Anyway, the point is that somehow you need to try and make art that doesn't put other people off. It's very easy to make others feel guilty or uncomfortable by being too confrontational and blaming everybody else for your rotten situation. I want to say things the way they really are - I think I'm well equipped for this as I'm Finnish... but I want people to actually want to engage in my work and not dismiss it because they are not obliged to have a second look. You cannot force others to feel sympathy. This is especially true today when a lot of people are having a difficult time and the future is uncertain in so many ways. What you want to create is an atmosphere of sharing, because, as someone just pointed out, most of us are going to be afflicted with ill health and misfortunes at some point in our lives. We need to pull together and also see that the marginalized people in society may very well have something valuable to contribute even when it doesn't seem like it. The point is, you just don't know. Yes many disabled people are not contributing much, but they might be able to do more if they weren't pushed to try and keep up with the norms. Others may be gems among the pebbles, with real wisdom and insight to share with others. Life is not only about economic growth, in fact that ideal should probably be abolished.
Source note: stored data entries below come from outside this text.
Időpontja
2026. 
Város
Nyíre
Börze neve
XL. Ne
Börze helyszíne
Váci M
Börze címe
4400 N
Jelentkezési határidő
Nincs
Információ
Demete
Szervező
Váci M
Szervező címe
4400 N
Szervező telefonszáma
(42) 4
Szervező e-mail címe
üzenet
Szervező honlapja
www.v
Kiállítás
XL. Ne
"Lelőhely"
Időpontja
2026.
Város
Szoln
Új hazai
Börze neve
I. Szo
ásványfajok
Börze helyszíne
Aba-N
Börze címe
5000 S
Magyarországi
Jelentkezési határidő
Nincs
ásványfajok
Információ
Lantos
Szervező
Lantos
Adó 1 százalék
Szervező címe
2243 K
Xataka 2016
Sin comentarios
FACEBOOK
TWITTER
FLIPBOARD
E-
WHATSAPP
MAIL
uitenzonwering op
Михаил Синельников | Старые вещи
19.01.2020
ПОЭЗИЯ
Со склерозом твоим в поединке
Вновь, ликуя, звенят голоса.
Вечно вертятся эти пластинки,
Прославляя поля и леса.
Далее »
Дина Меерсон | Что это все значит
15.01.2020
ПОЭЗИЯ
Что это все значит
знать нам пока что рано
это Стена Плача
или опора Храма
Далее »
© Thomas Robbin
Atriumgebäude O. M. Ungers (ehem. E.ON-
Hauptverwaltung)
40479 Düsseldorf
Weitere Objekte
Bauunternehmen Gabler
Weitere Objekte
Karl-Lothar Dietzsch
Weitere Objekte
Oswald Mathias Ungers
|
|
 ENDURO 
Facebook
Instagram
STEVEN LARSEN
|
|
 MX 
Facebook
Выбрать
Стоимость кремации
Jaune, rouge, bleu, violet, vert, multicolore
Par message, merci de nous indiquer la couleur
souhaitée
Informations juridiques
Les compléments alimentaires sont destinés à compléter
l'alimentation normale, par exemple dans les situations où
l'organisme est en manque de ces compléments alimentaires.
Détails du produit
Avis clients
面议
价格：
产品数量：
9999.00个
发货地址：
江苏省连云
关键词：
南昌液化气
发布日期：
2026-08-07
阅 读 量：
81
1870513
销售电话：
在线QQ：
We do need to think about the audience as well though. We often forget, that there are "normal" people out there who just don't know what it's like to be marginalized. They have never met such people before. Their natural inclination is to feel embarrassed and uncomfortable and turn a blind eye. I have to admit to my own embarrassment that I sometimes feel similarly when faced with people who don't fit the norm. And I am supposed to be an open minded and unprejudiced person... well I don't think anyone is, to be honest. We must be gentle with these people. My interest in Buddhism many moons ago comes to mind, especially the ideal of compassion. We need to find the line where we get our message across but also have compassion for those who are ignorant about marginalization. Where exactly would they have learnt about such things? Many people believe what they read in their daily journal of preference, and it may be a very thwarted view of reality. Many newspapers only support what prejudices people already have. Yes, sometimes you have to yell really hard to be heard. Believe me, I know what I'm talking about. I have been a fighter of my rights as a human being for a very long time and often felt very discouraged. Still - maybe it's especially through the arts that people can be shown a complex and troubled reality in a way that doesn't put them off. How can you get people to listen to you and make them feel positive and educated about what they hear at the same time? Keep going, don't give up. I'm sure every little helps.